Welcome to the first blog in our Seedlist Series! This series will consist of blog posts dedicated to explaining what a seedlist is and how to create your own.
Most social media research studies conversations. Few systematically study communities. Enter the seedlist: an entity-centered method that allows researchers to follow how communities behave online across multiple platforms and over long periods of time. In this post, we will break down how a seedlist works and why it matters.
For over 20 years, social scientists have studied social media data to tackle a wide range of questions, ranging from its impact on climate discourse (Schafer & Painter, 2020) to how it has increased actors involved in the election process (Garnett & James, 2020). Much of the existing social media research focuses on the use of URLs, hashtags, and keywords to gather and analyze data. Yarchi and colleagues (2020), for instance, investigated online political polarization around a political controversy in the West Bank. They analyzed Facebook, X/Twitter, and WhatsApp data for 16 months; using keyword searches on Facebook and X/Twitter, and public groups on WhatsApp. This analysis allowed for a better understanding of political polarization on social media, but also highlighted the need for more studies examining polarization in a variety of contexts and social media platforms. Other studies have used URLs to analyze the social media ecosystem, such as Di Martino and colleagues (2024) who investigated political polarization on social media and fragmentation in the social media ecosystem. Overall, these works contributed to understanding the modern information ecosystem, providing insights into internet fragmentation and societal polarization.
While these methods allow us to better understand popular topics and emerging conversations, they often overlook nuanced aspects of online networks. Existing research methods analyze conversations through keywords and hashtags rather than communities by following entities, such as people and groups. Entity-centered social media research that spans multiple years remains rare, leaving an important gap in the literature.
Our proposed method of data collection fills this gap by first identifying the relevant players and communities in the form of a seedlist and then recording their social media activities through historical and ongoing data collection. This results in a multi-platform, longitudinal database of social media posts that enables researchers to track how communities evolve over time and compare behavior between platforms. Furthermore, the entities can act as nodes linking data from different platforms, facilitating the study of networks across platforms. In our case, building a comprehensive seedlist that contains all the major players in the Canadian social media ecosystem provided us with a holistic view of the information landscape that affects Canadians. We therefore present the seedlist as a crucial tool for social media research.
The seedlist is useful for social media analysis that:
- Analyzes a specific set of entities over time
- Analyzes entity activities and relationships across multiple platforms using normalized metrics (to enable cross-platform comparison)

__SUPPLIED DATA__
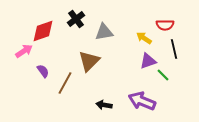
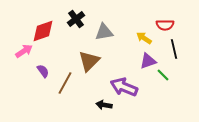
purple arrow: moved 18 px left, 14 px up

__WHAT IS ASKED__
1. Update the seedlist blog post by writing out everything from "Welcome to the" down to "create your own.", with "blog" changed to "article".
2. According to the seedlist blog post, for how long did Yarchi and colleagues analyze Facebook, X/Twitter, and WhatsApp data?
You won't need the material to do this.

__SET OF ANSWERS__
1.
Welcome to the first article in our Seedlist Series! This series will consist of article posts dedicated to explaining what a seedlist is and how to create your own.

2. 16 months